The sentiment and detail must always be appropriate or the result is a travesty. Thus haymakers do not wear new-fashioned buttoned boots, nor do rustics wear sun-bonnets and aprons all clean and fashionably cut. But this is only a superficial matter, the artist must carry appropriateness much deeper than in mere costume; for example, a flock of sheep on a pasture may be made quite false in sentiment, if they are driven in a way that suggests a march to the slaughter-house, and they very easily huddle together in a manner that suggests that final procession. The student will now see how subtle all these matters are, and how little yet how much divides the masterpiece from mediocrity. Some photographers think naturalism consists only in taking things as they are, and they will exclaim, if you criticize their work, “Oh! it was just like that any way.” True, oh ingenuous one, but it was just some other way as well, and perhaps that other way might have given a work of art, whereas this way has given a bald and uninteresting fact. Selection or composition is a most subtle matter, and one very difficult to learn, but let the student persevere, and if he has the ability he will find that the scales will fall from his eyes as he goes on.
IMPRESSION.
Impression.
The impression must be true throughout, and if all the preceding components are true the impression will be true.

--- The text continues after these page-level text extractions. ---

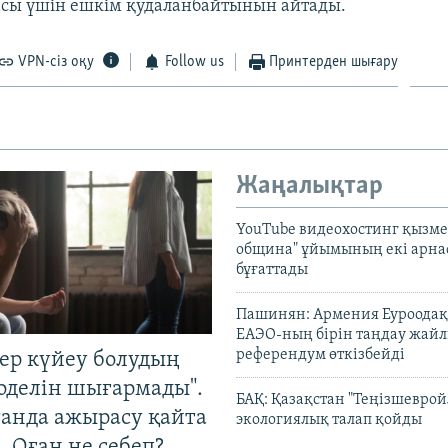
асы үшін ешкім қудаланбайтынын айтады.
VPN-сіз оқу
Follow us
Принтерден шығару
Жаңалықтар
YouTube видеохостинг қызмет
община" ұйымының екі арн
бұғаттады
Пашинян: Армения Еуроодақ
ЕАЭО-ның бірін таңдау жай
референдум өткізбейді
тер күйеу болудың
оделін шығармады".
БАҚ: Қазақстан "Теңізшеврой
танда ажырасу қайта
экологиялық талап қойды
. Оған не себеп?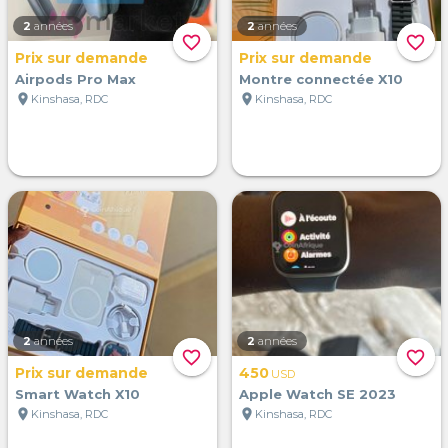
2
années
2
années
favorite_border
favorite_border
Prix sur demande
Prix sur demande
Airpods Pro Max
Montre connectée X10
location_on
location_on
Kinshasa, RDC
Kinshasa, RDC
2
années
2
années
favorite_border
favorite_border
Prix sur demande
450
USD
Smart Watch X10
Apple Watch SE 2023
location_on
location_on
Kinshasa, RDC
Kinshasa, RDC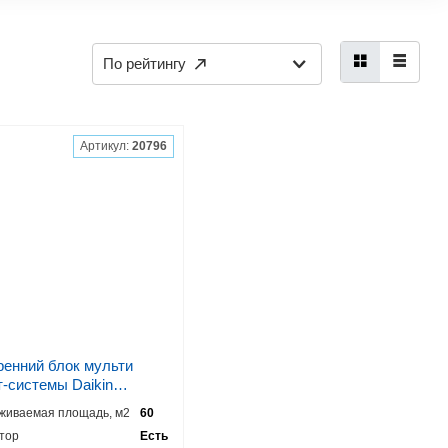
По рейтингу
Артикул:
20796
ренний блок мульти
т-системы Daikin
0A9
живаемая площадь, м2
60
тор
Есть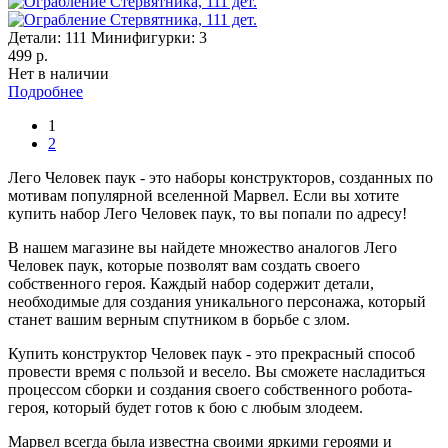
Детали:
111
Минифигурки:
3
499 р.
Нет в наличии
Подробнее
1
2
Лего Человек паук - это наборы конструкторов, созданных по
мотивам популярной вселенной Марвел. Если вы хотите
купить набор Лего Человек паук, то вы попали по адресу!
В нашем магазине вы найдете множество аналогов Лего
Человек паук, которые позволят вам создать своего
собственного героя. Каждый набор содержит детали,
необходимые для создания уникального персонажа, который
станет вашим верным спутником в борьбе с злом.
Купить конструктор Человек паук - это прекрасный способ
провести время с пользой и весело. Вы сможете насладиться
процессом сборки и создания своего собственного робота-
героя, который будет готов к бою с любым злодеем.
Марвел всегда была известна своими яркими героями и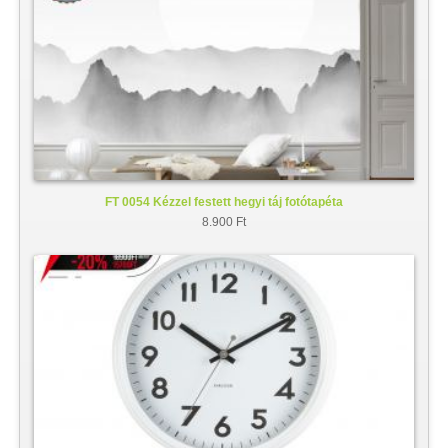
FT 0054 Kézzel festett hegyi táj fotótapéta
8.900 Ft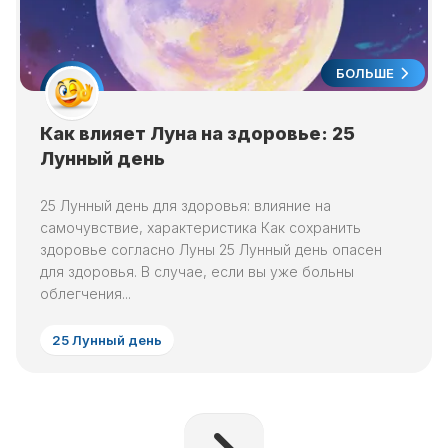
БОЛЬШЕ
Как влияет Луна на здоровье: 25
Лунный день
25 Лунный день для здоровья: влияние на
самочувствие, характеристика Как сохранить
здоровье согласно Луны 25 Лунный день опасен
для здоровья. В случае, если вы уже больны
облегчения...
25 Лунный день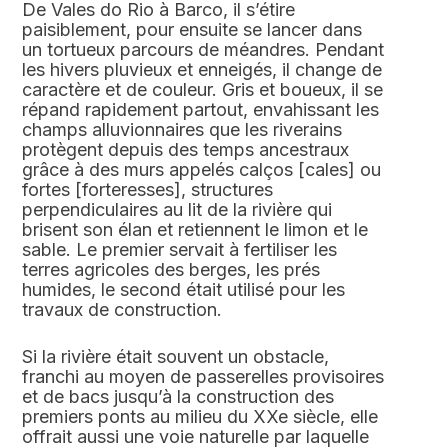
De Vales do Rio à Barco, il s’étire
paisiblement, pour ensuite se lancer dans
un tortueux parcours de méandres. Pendant
les hivers pluvieux et enneigés, il change de
caractère et de couleur. Gris et boueux, il se
répand rapidement partout, envahissant les
champs alluvionnaires que les riverains
protègent depuis des temps ancestraux
grâce à des murs appelés calços [cales] ou
fortes [forteresses], structures
perpendiculaires au lit de la rivière qui
brisent son élan et retiennent le limon et le
sable. Le premier servait à fertiliser les
terres agricoles des berges, les prés
humides, le second était utilisé pour les
travaux de construction.
Si la rivière était souvent un obstacle,
franchi au moyen de passerelles provisoires
et de bacs jusqu’à la construction des
premiers ponts au milieu du XXe siècle, elle
offrait aussi une voie naturelle par laquelle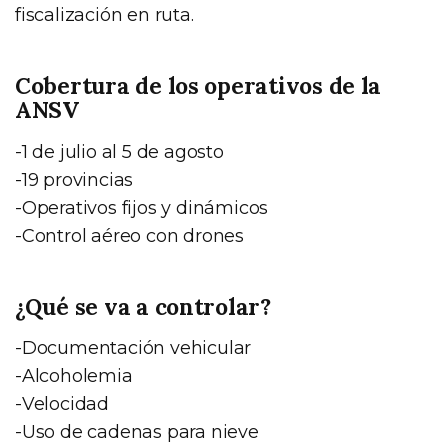
fiscalización en ruta.
Cobertura de los operativos de la
ANSV
-1 de julio al 5 de agosto
-19 provincias
-Operativos fijos y dinámicos
-Control aéreo con drones
¿Qué se va a controlar?
-Documentación vehicular
-Alcoholemia
-Velocidad
-Uso de cadenas para nieve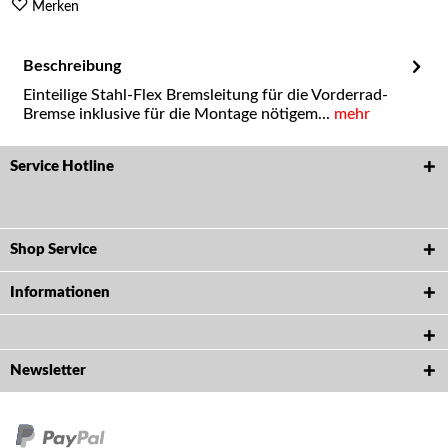
Merken
Beschreibung
Einteilige Stahl-Flex Bremsleitung für die Vorderrad-
Bremse inklusive für die Montage nötigem...
mehr
Service Hotline
Shop Service
Informationen
Newsletter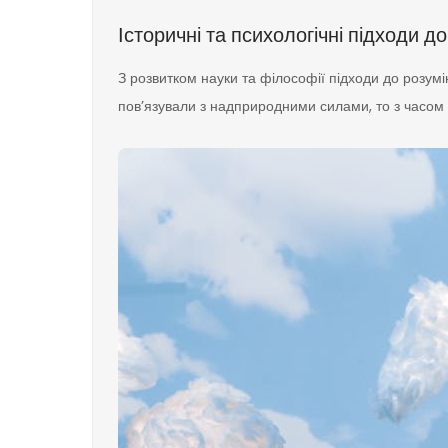
Історичні та психологічні підходи д
З розвитком науки та філософії підходи до розум
пов’язували з надприродними силами, то з часом з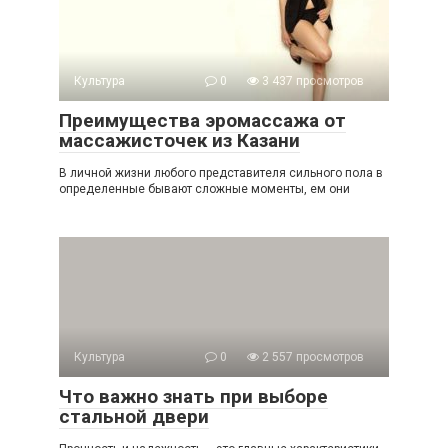
Культура
0
3 437 просмотров
Преимущества эромассажа от
массажисточек из Казани
В личной жизни любого представителя сильного пола в
определенные бывают сложные моменты, ем они
Культура
0
2 557 просмотров
Что важно знать при выборе
стальной двери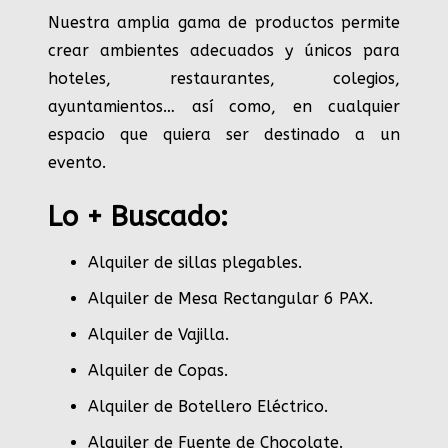
Nuestra amplia gama de productos permite
crear ambientes adecuados y únicos para
hoteles, restaurantes, colegios,
ayuntamientos… así como, en cualquier
espacio que quiera ser destinado a un
evento.
Lo + Buscado:
Alquiler de sillas plegables.
Alquiler de Mesa Rectangular 6 PAX
.
Alquiler de Vajilla
.
Alquiler de Copas
.
Alquiler de Botellero Eléctrico
.
Alquiler de Fuente de Chocolate
.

Our student may now have carried out all these things and yet there may be no picture, his mind may be commonplace. He may have wasted a good technique on a commonplace subject, such as a yacht going in full sail, an express train, some very ordinary dogs or horses, or some very extraordinary men or women. We are then brought to a very important matter, the subject.
SUBJECT OF THE PICTURE.
Subject.
The subject must have pictorial qualities, it must be typical, and must give æsthetic pleasure. The student must look for elegance and a distingué air in his subject. You will find that the best pictures will be of those subjects which hit you hardest in nature, those which strike you so much that you feel an irresistible desire to secure them.
Art of feeling nature.
You must then train your feelings, for, as John Constable said, “the art of feeling nature is a thing almost as much to be cultivated as the art of reading the Egyptian hieroglyphics.” You must then, when you have felt your subject, be resolute and only take in what is necessary to express your subject; this is the text of the artist. Everything must be harmonious and comfortable, but that alone will not suffice any more than will the subject alone. Everything must be in keeping in the picture. The artist must be in sympathy with his subject, “entrer dans la même peau,” as the French say. He must have no preconceived notion of how he is going to do a subject, but take all his suggestions from nature and humbly follow them and lovingly portray them. Pure imitation of nature (even if it were possible) won’t do, the artist must add his intellect, hence his work is an interpretation. To photograph a “flying express” so that it looks as if standing still is imitation, to render it with the suggestion of motion by its smoke and steam is an interpretation. The great question which the student should ask himself is: My aim, what is it? If that be serious and honest, and not feeble and vainglorious, he is all right. Remember that the aim of art is to give æsthetic pleasure, and that artists are the best judges of this matter, and you will find that so good is their training that they often elevate the meanest things they touch.